**Reading passage**
Small Round Blue Cell Tumours

A microscopic specimen of a tumour may show a small round blue cell tumour. These tumours are characterised by the presence of cells that are:

  • Small (similar to lymphocyte in size)
  • Round (round cells)
  • Blue (blue staining due to high nuclear/cytoplasmic ratios

It can be a challenge to determine the exact origin of these tumours. The typical small round blue cell tumours in humans are:

  • Poorly differentiated neuroendocrine tumours (e.g. small cell lung cancer, Merkel cell carcinoma)
  • Indolent B cell lymphoma (chronic lymphocytic leukaemia, follicular lymphoma with no centroblasts)
  • Melanoma (some variants)
  • Paediatric age tumours
    • Ewing sarcoma
    • Alveolar rhabdomyosarcoma
    • Nephroblastoma
    • Medulloblastoma
    • Desmoplastic small round cell tumour (often in the peritoneum)
  • Olfactory neuroblastoma

The likelihood of each diagnosis depends on the site and age of the patient as well as, in some cases, risk factors.

**Recorded data**
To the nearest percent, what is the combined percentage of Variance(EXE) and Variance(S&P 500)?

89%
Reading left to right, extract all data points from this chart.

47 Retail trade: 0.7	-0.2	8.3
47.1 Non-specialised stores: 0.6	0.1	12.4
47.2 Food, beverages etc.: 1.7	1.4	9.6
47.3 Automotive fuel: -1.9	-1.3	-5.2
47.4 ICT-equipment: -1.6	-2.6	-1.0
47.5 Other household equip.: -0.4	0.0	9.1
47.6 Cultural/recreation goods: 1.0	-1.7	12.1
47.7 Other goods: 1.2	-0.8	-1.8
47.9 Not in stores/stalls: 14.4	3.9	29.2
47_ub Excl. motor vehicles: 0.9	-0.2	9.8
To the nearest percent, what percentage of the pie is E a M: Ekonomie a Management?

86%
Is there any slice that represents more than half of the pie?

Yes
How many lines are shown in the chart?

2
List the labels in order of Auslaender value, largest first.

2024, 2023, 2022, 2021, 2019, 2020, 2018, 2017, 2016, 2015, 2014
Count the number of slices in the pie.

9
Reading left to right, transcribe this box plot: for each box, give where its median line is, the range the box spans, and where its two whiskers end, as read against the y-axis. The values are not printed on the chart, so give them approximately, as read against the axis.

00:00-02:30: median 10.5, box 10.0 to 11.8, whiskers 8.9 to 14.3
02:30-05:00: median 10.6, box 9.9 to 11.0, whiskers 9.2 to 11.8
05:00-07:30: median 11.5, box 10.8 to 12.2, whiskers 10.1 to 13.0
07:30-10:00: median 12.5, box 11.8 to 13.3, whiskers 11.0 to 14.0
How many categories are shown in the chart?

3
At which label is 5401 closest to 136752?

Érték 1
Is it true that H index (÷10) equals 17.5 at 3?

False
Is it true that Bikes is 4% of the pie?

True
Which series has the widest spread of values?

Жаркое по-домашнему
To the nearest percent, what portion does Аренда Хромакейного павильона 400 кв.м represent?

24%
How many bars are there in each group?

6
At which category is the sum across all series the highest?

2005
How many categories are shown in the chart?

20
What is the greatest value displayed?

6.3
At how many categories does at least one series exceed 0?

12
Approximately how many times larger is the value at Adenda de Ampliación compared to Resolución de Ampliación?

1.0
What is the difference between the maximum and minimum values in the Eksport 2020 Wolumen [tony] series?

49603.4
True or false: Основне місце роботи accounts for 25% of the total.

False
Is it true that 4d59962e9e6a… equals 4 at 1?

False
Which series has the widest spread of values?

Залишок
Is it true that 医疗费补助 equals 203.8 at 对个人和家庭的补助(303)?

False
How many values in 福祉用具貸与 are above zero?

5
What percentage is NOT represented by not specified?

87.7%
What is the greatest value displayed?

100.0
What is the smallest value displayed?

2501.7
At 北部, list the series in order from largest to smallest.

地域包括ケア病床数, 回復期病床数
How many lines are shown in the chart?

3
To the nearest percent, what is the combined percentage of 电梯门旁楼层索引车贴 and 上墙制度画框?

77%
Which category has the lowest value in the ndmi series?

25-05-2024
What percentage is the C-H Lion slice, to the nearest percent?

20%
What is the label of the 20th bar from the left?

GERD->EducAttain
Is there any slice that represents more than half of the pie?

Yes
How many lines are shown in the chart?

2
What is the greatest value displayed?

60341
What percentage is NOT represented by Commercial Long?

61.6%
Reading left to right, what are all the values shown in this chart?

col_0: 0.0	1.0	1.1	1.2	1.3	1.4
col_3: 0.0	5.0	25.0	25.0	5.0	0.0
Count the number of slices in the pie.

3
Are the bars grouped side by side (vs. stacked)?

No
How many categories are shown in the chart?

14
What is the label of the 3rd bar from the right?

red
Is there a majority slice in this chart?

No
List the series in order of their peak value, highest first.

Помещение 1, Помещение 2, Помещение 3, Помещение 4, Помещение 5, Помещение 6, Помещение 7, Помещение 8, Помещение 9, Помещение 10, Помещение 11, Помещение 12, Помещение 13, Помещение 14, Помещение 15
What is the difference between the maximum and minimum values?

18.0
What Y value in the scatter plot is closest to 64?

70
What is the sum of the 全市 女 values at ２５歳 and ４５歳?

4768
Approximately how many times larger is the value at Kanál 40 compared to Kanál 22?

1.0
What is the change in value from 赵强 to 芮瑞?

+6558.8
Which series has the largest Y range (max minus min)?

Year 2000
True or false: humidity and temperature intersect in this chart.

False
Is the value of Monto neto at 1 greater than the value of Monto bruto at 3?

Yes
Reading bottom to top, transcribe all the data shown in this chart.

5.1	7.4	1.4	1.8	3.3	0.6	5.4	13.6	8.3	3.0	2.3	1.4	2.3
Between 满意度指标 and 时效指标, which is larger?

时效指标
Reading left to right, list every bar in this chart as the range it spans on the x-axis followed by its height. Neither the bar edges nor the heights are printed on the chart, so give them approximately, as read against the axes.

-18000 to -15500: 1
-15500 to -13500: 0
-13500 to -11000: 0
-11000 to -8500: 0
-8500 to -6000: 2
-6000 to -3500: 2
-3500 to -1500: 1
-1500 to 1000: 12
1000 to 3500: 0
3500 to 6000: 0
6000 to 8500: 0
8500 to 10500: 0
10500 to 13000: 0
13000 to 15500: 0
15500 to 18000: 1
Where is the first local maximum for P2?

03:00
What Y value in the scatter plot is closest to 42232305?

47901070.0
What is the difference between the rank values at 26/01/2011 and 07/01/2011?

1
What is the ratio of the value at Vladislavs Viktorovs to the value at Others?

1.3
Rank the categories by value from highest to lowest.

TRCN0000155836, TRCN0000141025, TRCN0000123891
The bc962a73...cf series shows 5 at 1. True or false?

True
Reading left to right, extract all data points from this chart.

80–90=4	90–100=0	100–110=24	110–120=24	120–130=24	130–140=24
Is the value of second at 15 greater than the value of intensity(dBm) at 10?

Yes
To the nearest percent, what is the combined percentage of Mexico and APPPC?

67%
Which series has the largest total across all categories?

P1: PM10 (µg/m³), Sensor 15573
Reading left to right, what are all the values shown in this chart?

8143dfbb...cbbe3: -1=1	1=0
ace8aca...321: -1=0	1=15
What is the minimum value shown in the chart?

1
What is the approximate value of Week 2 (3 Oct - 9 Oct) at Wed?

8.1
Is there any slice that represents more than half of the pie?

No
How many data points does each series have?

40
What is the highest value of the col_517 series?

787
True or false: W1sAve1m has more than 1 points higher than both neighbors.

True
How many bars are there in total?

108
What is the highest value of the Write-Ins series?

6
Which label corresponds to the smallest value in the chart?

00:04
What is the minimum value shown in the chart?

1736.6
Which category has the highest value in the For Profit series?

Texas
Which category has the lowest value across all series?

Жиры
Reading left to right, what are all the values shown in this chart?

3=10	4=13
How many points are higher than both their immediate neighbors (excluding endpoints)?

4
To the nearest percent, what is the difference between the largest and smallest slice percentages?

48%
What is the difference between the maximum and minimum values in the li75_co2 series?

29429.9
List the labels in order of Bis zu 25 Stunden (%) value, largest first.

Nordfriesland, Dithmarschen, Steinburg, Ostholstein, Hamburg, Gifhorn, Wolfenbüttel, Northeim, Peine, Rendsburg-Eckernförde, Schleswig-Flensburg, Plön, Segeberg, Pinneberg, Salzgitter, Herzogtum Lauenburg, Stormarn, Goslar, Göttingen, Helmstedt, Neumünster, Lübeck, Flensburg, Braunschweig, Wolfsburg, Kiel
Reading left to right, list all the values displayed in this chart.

**Work request A**
In the text on small round blue cell tumors, why do the cells stain blue? Answer in one to three sentences.
**Work request B**
Rewrite the paragraph of the text on small round blue cell tumors that begins "A microscopic specimen of a tumour" as one short sentence, keeping its main facts.
**Work request C**
Extend the text on small round blue cell tumors, picking up after its last sentence.
The material plays no part here.

**Written answer A**
They stain blue because of their high nuclear/cytoplasmic ratios.

**Written answer B**
Under the microscope, a small round blue cell tumor shows cells that are small (about lymphocyte size), round, and blue-staining from high nuclear/cytoplasmic ratios.

**Written answer C**
Type Site Age Risk Factors Architecture Immunohistochemistry
Small Cell Lung Cancer Lung Mean age 50-60 Smoking Neuroendocrine TTF1+, CK7+, CK20-,
Synatophysin +,
Chromogranin +
Merkel Cell Carcinoma Skin Mean age 60-70 Sun exposure Nests, sheets TTF-, CK20+,
Synaptophysin +,
Chromogranin +
Lymphoma Nodes Mean age 50-60 None Variable; follicular CD79a+, CD20+
Ewing Sarcoma Bone Mean age 10 None Sheets, occasional rosettes CD99+, vimentin
Alveolar Rhabdomyosarcoma Extremities, other sites Mean age 10-20 None Nests, fibrovascular stroma Myo-D1 +ve
Nephroblastoma Kidney Mean age 3-4 WAGR, Beckwith-Weidermann
Denys-Drash
Triphasic (blastemal,
epithelial, stromal)
Vimentin +, WT1 +
Desmoplastic SRCT Peritoneum Unknown Large nests,
Desmoplastic stroma
Cytokeratin, NSE +
Medulloblastoma

Approach

The age and site of the tumour may provide sufficient diagnostic information in most cases; for instance, in a 65 year old smoke with a lung mass with biopsy showing small round blue cells, the likelihood of small cell carcinoma of the lung is incredibly high. An important differential is in children with a bony lesion, where it may be due to a primary Ewing sarcoma or alternatively a metastasis from nephroblastoma, rhabdomyosarcoma or other embryonal tumour. Immunohistochemistry is especially helpful at differentiating the neuroendocrine tumours from the embryonal tumours, and the embryonal tumours from each other.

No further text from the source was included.